Please note that this is the original crime dataset (1.5G). It is not preprocessed. Thus, you need to pay attention to data delimiters, naming of columns and setting up the correct datatype. Pay attention to address and date fields.

You may encounter error during import process. This exercise is to practice common problems you may encounter during data importing. You will list the following:

1) Problems/errors you have encountered during the import procedure.


2) Describe how you solve these problems. If you wrote a python program to preprocess data, please also upload your python program. You may use any creative ways to solve the import errors.


3) A screenshot showing you successfully import the data.


2. SQL practice (7 points)

Please answer the following questions using SQL. Please paste your SQL query, as well as the result screenshot (or partial result if the result is very long). For some questions, you may further summarize the result in a table.

1) Please find Top 5 primary criminal type in all crimes of Chicago.


2) Please retrieve # of “THEFTand “ROBBERY” in each year.

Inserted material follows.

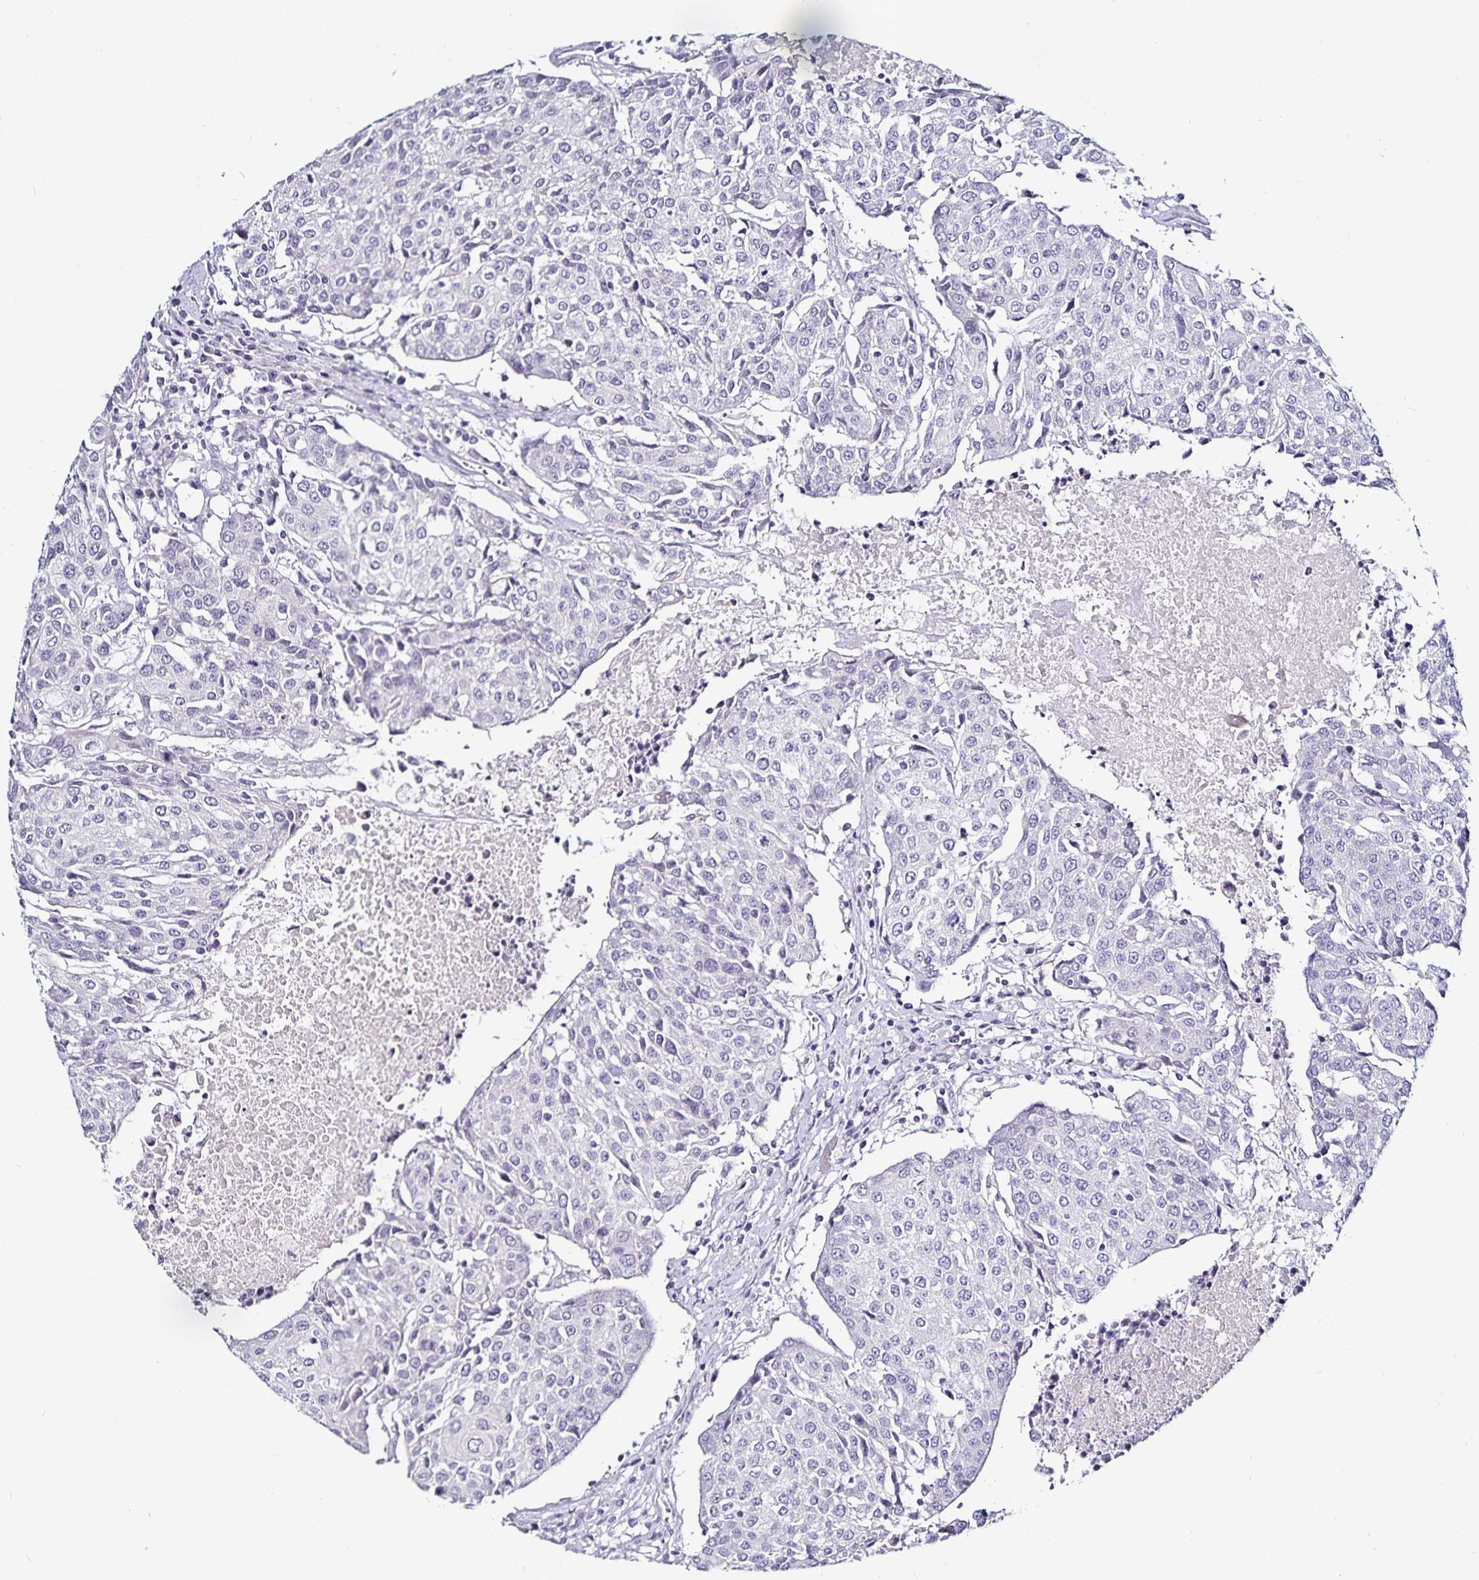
{"staining": {"intensity": "negative", "quantity": "none", "location": "none"}, "tissue": "urothelial cancer", "cell_type": "Tumor cells", "image_type": "cancer", "snomed": [{"axis": "morphology", "description": "Urothelial carcinoma, High grade"}, {"axis": "topography", "description": "Urinary bladder"}], "caption": "This is an immunohistochemistry image of urothelial cancer. There is no expression in tumor cells.", "gene": "TTR", "patient": {"sex": "female", "age": 85}}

3) Which district has the highest “ROBBERY” cases?


4) Which 2 months have the highest # of “THEFT” cases?


5) Find the total number of crimes in January 2008 for each Ward and to print out the Ward name.


6) Find all types of location description, and identify those location descriptions that represent “residence” (notice other descriptions may be used to describe residence). Compare # of crimes that occurred in residence location and non-residence location by crime primary type from year 2005 to year 2010.